On Saturday afternoon nearly 200 protestors showed up for a 1.7 mile march organized by a coalition of community organizers, Occupy Oakland supporters and Lakeview Elementary parents to protest the closure of five Oakland elementary schools by the Oakland Unified School District.
The march, which began at Frank Ogawa Plaza in downtown Oakland, meandered its way around Lake Merritt before leading to Lakeview Elementary School, one of the schools shut down last week.
Protestors directed their ire at the Oakland Unified School District, calling for Tony Smith, its superintendant, to resign over the closure of the schools. The OUSD earlier this week issued a statement saying that the school closures were necessary due to spiraling costs, cuts in state funding and the effects of declining enrollment.
However, some of the protestors who marched Saturday saw the school closures as part of a broader nationwide trend in which state governments are systematically cutting funding from public schools, leaving vulnerable communities exposed, with speakers like Deesha Moore describing the cuts as an “attack” on the poor.
“Low income does not mean low class. We want our children to have an education here in Oakland, California,” Moore said, adding, “If you can’t afford to transport your children on a road-trip, how can you afford to transport them to schools outside your neighborhood on a daily basis?”
“We have a rationing of education in this country,” said Tim Terry, a Lakeview alum and one of the community organizers who addressed protestors at Frank Ogawa Plaza at the beginning of the march. “This week alone, 1,000 kids were foreclosed on. The five schools closed comprise four African American schools and one Latino school. School closures are affecting the neediest communities.”
Lakeview Elementary has been occupied by community organizers who set up a small tent city here after it closed on June 15, and Saturday’s march gave momentum to ongoing efforts by protestors and parents to establish a new volunteer-run school on the campus, with teachers and parents coming after the protest to sign up to become part of the People’s School for Public Education.

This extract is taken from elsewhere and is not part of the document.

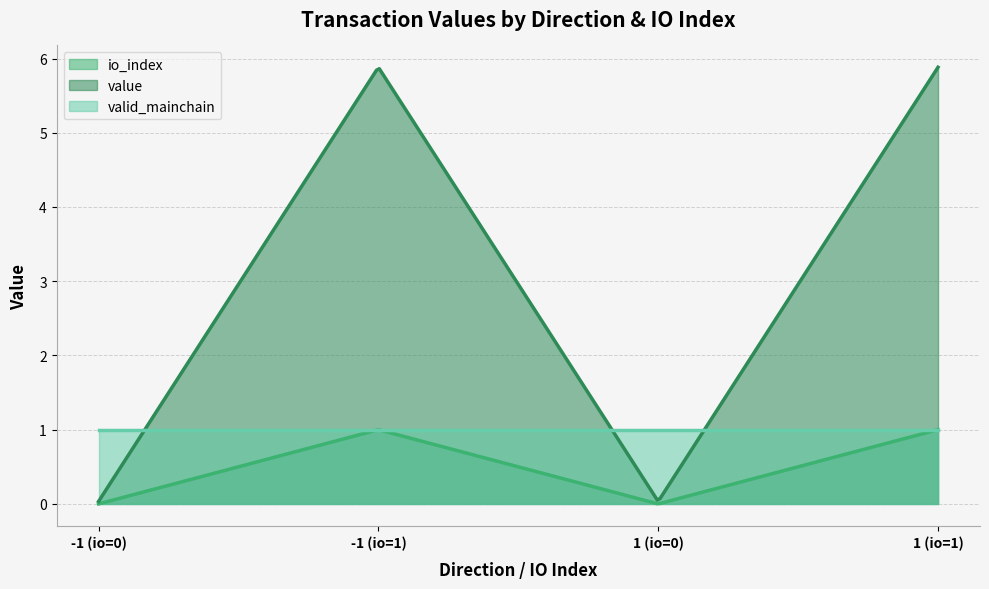

Is it true that value equals 5.9 at -1 (io=1)?

True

“The police have tried to remove us, but they are really frightened that they are going to create another mess,” said Ann Boulard, one of the volunteer teachers who has been teaching classes at the school since its closure. “The Oakland Unified School District owns the property, but it is a public institution, so this is our school.”
At least 70 students have showed up for classes since the school was reopened, according to Boulard, who has been a teacher for 40 years.
Protestors chanted “You say cut back, we say fight back”, carrying placards reading “Tony Smith runs OUSD” and “Save Oakland Schools” among other slogans, mostly directed at the school district and calling for Oakland Unified School District superintendant Tony Smith to resign.
“We will continue running the public school as long as there is a need,” said Joel Velasquez, a parent and community organizer whose 10-year-old son was among the people leading the march. Occupying the school “is just another way of educating the people about what is going on.”
Velaquez’s son, Zaquiel, 10, who was a Lakeview student before its closure, has been camping at the school with occupiers for a week. Zaquiel had been at Lakeview for 6 years.
“My parents are doing everything they can to keep the school open,” Zaquiel said, adding they were also looking for an alternative school for him to attend next year if the city follows through with its decision to close the school permanently.
Some Oakland residents questioned the community organizers’ decision to march from Frank Ogawa Plaza, the seat of Oakland’s City Council, saying protestors should direct their grievances at the Oakland Unified School District and march to Governor Jerry Brown’s office in Sacramento instead.
“It should be illegal for the state to take away tax dollars from the schools,” said Jason Blackmond, an Oakland resident who works for the city. “These people need to get up and get on Sacramento’s case. The state needs to give our money back and take care of those schools. They should converge on Sacramento and march on Jerry Brown’s office. ”
Velasquez agreed with the criticism, but said the movement to preserve public schools from further cuts and closure would begin from a community level and then move to the state level.
At the end of the day, the crowd of protestors disintegrated into clusters once the speeches at Lakeview were over, as organizers began serving food at a barbeque set up in the playing grounds of the school while parents made inquiries about enrolment and signed their children up for classes.
“I will be bringing my son here because his friends are here,” said Sulailah White Anderson, whose 10-year-old son Jamal White addressed the public at the end of the protest and made a plea against school closures. “I don’t know what to do with myself,” Jamal told the crowd and took a long pause. “The closure of schools means we cannot be with our friends. There is nothing more fun than playing and learning at the same time.”